About this task: Every line below that holds the word "rukáv" counts once; please tally them and give only the total.
---*---
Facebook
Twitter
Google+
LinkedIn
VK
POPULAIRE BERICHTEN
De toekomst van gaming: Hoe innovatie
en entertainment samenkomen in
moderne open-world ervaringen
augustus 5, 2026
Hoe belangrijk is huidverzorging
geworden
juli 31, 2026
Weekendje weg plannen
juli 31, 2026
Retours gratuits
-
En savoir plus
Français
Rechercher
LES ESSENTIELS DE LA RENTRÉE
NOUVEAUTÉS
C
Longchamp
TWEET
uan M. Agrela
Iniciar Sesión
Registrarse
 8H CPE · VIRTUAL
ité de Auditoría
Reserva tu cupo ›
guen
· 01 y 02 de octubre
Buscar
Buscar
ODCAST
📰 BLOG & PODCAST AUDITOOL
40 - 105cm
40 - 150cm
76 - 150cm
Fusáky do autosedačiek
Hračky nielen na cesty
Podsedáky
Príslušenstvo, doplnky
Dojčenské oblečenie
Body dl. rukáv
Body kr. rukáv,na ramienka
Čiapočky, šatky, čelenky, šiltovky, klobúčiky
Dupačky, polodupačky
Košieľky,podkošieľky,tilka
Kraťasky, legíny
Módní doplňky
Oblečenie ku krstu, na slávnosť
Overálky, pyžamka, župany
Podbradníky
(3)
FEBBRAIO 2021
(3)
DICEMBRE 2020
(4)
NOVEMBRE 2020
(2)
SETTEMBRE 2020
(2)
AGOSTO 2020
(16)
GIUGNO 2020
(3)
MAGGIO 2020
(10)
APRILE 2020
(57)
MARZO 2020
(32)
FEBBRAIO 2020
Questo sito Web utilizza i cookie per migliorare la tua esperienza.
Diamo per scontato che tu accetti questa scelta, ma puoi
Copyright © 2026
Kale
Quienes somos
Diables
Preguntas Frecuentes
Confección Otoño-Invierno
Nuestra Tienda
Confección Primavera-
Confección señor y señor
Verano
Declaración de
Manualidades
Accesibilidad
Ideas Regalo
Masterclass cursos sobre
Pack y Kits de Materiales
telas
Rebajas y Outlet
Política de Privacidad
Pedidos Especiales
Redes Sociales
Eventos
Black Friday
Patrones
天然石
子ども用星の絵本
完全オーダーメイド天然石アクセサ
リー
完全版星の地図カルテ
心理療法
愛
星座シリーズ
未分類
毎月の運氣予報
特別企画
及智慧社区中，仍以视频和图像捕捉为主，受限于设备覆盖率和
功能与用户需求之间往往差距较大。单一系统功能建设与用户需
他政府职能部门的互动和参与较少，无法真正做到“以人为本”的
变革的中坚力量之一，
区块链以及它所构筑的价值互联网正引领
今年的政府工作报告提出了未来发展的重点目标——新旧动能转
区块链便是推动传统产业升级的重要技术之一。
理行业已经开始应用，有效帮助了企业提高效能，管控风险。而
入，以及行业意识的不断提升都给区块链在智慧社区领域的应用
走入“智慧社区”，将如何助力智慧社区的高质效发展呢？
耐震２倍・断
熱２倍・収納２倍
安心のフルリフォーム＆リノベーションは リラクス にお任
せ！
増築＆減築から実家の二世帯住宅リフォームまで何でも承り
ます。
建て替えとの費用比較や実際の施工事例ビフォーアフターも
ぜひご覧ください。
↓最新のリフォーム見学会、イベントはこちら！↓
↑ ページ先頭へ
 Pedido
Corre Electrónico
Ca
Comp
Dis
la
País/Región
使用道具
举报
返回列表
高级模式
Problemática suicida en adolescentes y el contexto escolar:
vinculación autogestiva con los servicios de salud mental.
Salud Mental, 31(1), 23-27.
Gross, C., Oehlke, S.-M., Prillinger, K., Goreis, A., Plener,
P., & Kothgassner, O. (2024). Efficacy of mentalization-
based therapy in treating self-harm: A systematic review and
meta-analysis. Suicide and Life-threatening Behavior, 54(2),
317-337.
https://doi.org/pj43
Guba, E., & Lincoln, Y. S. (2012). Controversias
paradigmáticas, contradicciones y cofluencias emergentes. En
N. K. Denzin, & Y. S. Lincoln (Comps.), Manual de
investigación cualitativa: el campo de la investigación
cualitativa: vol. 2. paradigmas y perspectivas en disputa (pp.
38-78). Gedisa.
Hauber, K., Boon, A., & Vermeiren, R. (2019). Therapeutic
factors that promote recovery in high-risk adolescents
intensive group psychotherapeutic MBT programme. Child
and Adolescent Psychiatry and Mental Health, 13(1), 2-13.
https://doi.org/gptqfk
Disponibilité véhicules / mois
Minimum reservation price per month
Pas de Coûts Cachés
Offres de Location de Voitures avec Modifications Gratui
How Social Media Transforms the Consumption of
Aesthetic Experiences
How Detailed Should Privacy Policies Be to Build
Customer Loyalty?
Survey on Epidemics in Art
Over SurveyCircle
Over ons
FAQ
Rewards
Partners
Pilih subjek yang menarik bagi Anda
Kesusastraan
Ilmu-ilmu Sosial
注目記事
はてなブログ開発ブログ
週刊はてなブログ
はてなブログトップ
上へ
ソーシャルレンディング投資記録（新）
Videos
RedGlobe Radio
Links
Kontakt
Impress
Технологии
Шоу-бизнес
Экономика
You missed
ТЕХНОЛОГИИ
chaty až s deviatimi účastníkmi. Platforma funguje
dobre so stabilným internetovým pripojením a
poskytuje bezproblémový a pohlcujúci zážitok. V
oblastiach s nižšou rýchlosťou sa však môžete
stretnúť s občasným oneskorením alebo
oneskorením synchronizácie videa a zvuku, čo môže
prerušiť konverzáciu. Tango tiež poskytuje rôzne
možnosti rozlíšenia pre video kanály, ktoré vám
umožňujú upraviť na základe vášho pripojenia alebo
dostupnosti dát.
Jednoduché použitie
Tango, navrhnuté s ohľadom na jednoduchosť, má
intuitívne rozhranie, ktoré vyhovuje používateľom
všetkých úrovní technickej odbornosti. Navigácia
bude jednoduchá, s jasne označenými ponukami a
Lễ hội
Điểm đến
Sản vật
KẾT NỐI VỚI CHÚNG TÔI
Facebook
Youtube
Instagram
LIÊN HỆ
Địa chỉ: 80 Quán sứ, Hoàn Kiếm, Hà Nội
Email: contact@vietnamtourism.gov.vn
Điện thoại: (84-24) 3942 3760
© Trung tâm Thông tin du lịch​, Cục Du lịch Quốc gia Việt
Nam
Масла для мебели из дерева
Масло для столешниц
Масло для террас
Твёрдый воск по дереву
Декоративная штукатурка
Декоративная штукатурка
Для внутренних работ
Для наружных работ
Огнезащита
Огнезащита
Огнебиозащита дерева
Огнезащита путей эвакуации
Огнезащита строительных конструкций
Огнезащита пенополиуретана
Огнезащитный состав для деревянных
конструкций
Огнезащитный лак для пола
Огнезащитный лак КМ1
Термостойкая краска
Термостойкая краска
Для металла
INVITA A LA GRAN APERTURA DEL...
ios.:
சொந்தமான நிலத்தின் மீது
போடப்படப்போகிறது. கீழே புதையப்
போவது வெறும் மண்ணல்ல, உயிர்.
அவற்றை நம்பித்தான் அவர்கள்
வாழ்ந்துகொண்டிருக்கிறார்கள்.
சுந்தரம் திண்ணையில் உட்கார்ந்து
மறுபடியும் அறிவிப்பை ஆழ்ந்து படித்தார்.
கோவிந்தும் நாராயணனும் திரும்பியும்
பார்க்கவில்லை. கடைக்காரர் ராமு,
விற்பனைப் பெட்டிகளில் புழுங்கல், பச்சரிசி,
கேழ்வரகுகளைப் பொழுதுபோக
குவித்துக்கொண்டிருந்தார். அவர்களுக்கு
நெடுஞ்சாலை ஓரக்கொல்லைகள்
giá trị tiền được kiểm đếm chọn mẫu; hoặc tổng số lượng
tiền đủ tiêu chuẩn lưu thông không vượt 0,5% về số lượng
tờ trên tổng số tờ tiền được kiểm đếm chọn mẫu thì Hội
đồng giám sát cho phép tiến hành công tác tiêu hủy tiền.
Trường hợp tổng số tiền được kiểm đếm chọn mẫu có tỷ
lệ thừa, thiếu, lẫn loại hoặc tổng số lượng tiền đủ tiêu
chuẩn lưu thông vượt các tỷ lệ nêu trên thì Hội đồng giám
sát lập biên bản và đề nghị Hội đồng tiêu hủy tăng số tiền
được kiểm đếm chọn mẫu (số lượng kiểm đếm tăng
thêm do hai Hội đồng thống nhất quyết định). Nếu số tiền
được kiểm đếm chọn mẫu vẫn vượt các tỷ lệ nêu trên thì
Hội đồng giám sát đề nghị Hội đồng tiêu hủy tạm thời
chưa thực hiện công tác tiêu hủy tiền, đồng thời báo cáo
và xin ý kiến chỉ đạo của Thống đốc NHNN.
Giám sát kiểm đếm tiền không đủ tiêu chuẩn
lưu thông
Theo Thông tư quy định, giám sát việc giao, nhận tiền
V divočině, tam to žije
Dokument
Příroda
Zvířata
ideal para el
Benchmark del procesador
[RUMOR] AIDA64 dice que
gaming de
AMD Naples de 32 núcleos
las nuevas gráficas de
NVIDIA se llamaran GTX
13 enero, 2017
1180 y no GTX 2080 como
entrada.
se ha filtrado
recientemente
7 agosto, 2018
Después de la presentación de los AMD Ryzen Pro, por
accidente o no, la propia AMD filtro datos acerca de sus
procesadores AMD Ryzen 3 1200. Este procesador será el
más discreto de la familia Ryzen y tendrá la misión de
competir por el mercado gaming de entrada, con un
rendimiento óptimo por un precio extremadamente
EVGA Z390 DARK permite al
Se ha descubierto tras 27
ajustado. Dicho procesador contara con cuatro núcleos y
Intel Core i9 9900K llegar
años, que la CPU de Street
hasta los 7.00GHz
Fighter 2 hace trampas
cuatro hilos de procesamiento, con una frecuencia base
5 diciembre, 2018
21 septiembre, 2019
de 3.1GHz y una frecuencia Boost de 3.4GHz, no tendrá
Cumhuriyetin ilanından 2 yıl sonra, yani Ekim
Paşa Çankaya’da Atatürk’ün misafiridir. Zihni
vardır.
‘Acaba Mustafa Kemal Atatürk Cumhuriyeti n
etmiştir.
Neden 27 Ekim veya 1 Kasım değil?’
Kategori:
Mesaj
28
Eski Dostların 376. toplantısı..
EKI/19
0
---*---
Response to this exercise: 2